Skylar squealed with joy for the first time ever almost two weeks ago when I pulled her hands up and let them run down through my hair. I realized that babies typically pull on things like hair and jewelry and since Skylar can't, I thought she might like to try with my help... It melted my heart and made me cry with joy. Playing with my hair makes her smile every time... at least for now :) She's starting to giggle too, which is the sweetest sound I've ever heard. I ask God for more moments like this to help us get through the tough times.

We're supposed to be feeding her through the ng tube every 2.5 hours with 2.5 ounces. We just stepped it up to 3 ounces every three hours to try and keep our sanity. I've already missed two of her middle of the night feeds, but she slept through them too so I didn't feel too bad about it. We had a pretty rough scare the other night and we thought we might lose her.

I was supposed to be sleeping, but I couldn't, and Kyle had just finished a feed and was trying to get Skylar to sleep in her crib. She always has trouble breathing, but she was making unusual noises as her breathing pattern became concerning. It seemed as if she was really struggling so I got up and went in there and Kyle wasn't sure what to do. He said he didn't see her nostrils flaring badly (a sign we were told to look for) and I picked her up and unbuttoned her pjs to take a look at her ribs. The skin over her ribs was clinging slightly with her breaths, but not badly (another sign we were told to watch for). I just held her, rubbed her belly, told her to take deep breaths, and then just cried my eyes out. I am not ready to lose my little girl. I know that God loves her more than I do, and we trust Him, but it doesn't make it any less painful.

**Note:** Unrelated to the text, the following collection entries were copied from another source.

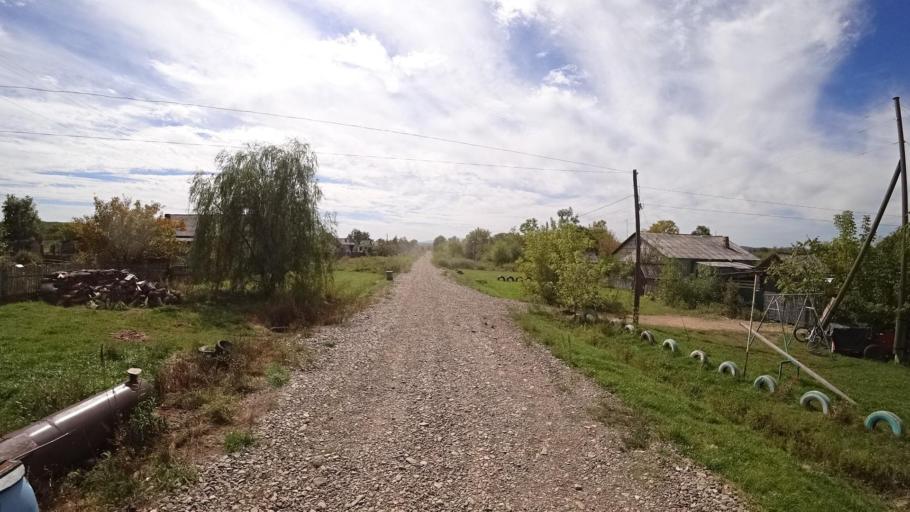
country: RU
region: Primorskiy
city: Yakovlevka
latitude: 44.6435
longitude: 133.6027
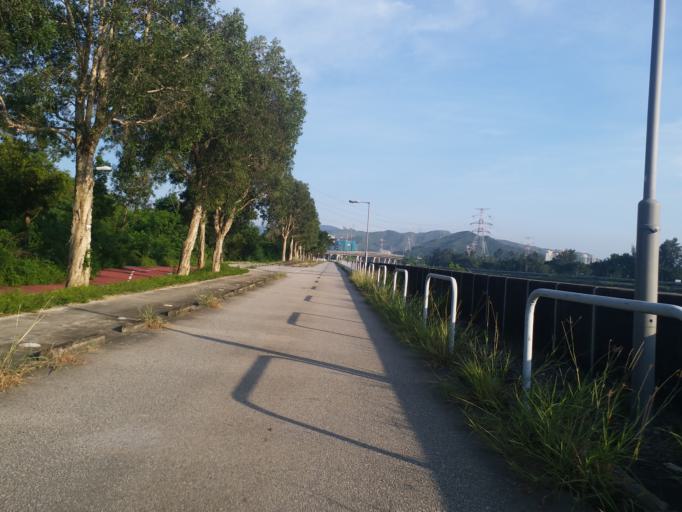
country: HK
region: Yuen Long
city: Yuen Long Kau Hui
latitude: 22.4595
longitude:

Thank you to all who have prayed for Skylar and for us thus far. We definitely feel the grace of God and are surrounded with peace through this tough time. I think it's fitting that it's the season of lent right now and we are definitely suffering (besides giving up stuff on our own). I look forward to Easter, to spring time, and a hope of all things made new and a cause for celebration. Our family has been extremely supportive and helpful and we are extremely thankful to have our parents close by. Friends and church family have been amazing as well - thank you for prayer, listening to my ramblings, meals and your support. Some of Kyle's friends are fasting every Monday, the moms group at church meets every other Thursday for prayer, and we've received cards/emails from classes, small groups, and from people all over who have heard about our struggle. My friend is already working on raising money to donate to Families of SMA and I even ran a 5k at 8 AM to help the cause. Go ahead, you can laugh. I haven't run a 5k since high school and I certainly haven't done anything active for years - needless to say, my body felt like it got ran over and beat up and I slept like a bear in the winter. Back to the point, to all of you who have helped and prayed - Thank You. We are very grateful and so humbled.

Sorry this one was so long - I am going to make sure I update this more frequently now that we've told everyone about Skylar and have a lot coming up to prevent further novels on the blog. Her 4 month check up is this week along with another GI appointment to track her progress. We'll have another pulmonologist and neurologist appointment to touch base with everyone before the surgery. Her pre-op will be late next week and surgery will be scheduled after that (I am guessing the following week if all goes well).

Hope you like the new website at www.skylarmariejones.com - I thought it would make it easier for everyone to find and check the blog whenever. Thanks for making it this far. I hope this post finds you healthy and happy. Talk to you soon. Peace.